When a report on how many hours have been worked in your company over the last month takes 19 hours to run, it’s reasonable to assume something has gone wrong. But how do you find the cause?
Horrified picture from Shutterstock
Australian infrastructure delivery company Tenix was experiencing that problem with its monthly reports, which cover 1200 users across some 70 sites. IT manager Andrew Pamfleet eventually identified the cause as I/O bottlenecks on the storage area network in its Melbourne data centre, which relied on an ageing HP EVA storage array.
Six months ago, Tenix upgraded its storage to a Nimble Storage adaptive flash system (which uses SSD for cacheing and relies on processing power to rapidly write data to conventional hard drives). That has resulted in an immediate improvement, Pamfleet said at a media lunch to launch Nimble’s new CS700 array. The report now runs in a much more reasonable 2 hours and 23 minutes.

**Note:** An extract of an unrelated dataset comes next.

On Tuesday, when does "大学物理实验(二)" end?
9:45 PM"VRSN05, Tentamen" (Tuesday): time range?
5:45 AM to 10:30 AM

“Our JD Edwards ERP system had some reporting issues,” he said. “With the Nimble box, we were able to turn that around. We haven’t been able to get the box to break a sweat as yet.” The smaller size of the gear has also reduced per-rack charges, since the system takes up just three rack units, rather than 48.
Incidentally, that doesn’t mean the existing HP kit is being dumped. The system is being redeployed in a non-production environment outside the hosting centre.
The lesson? While it’s tempting to blame software performance problems on the software, the cause often lies elsewhere — and solving it may deliver additional cost benefits.
Comments
4 responses to “The Horror Of The 19-Hour Report”
But throwing money at the problem is only a bandaid solution, think about it, if the company increases in size that means more users to process and thus the time it takes to run the report would start blowing out again.
I would be asking a few more questions about the report and its design as well. Roughly 80% of all database performance improvements is optimizing your SQL code in the application or report.
JDE Reports taking a long time to run?? Say it ain’t so!
I concur with Marty. 1200 users, 19 sites, report of hours worked in a month… Let’s be generous and say users are logging tasks averaging 15 minutes each, which is extremely high resolution from what I’ve seen from most time logs. 32 logs a day, 5 days a week, 4 weeks a month, 1200 users, 768,000 records in total per month. Really seems like small fry numbers. They must be wrestling with some kind of unavoidable handicap, like poor database design or just generally bloated, awful enterprise systems, and have to throw raw power at the problem.
Sadly this is probably true, there is a lot of terrible enterprise software out there, and the CxOs are just sheep and install whatever the bigger one in front of them has, regardless of whether it is any good or not. And as much as we don’t think about it much, poorly performing software consumes more power, and thus can have a significant carbon footprint of their own. Fortunately tuning one poorly performing application can significantly reduce the power footprint of an application. No other industry can reduce their carbon footprint so easily as the enterprise software industry.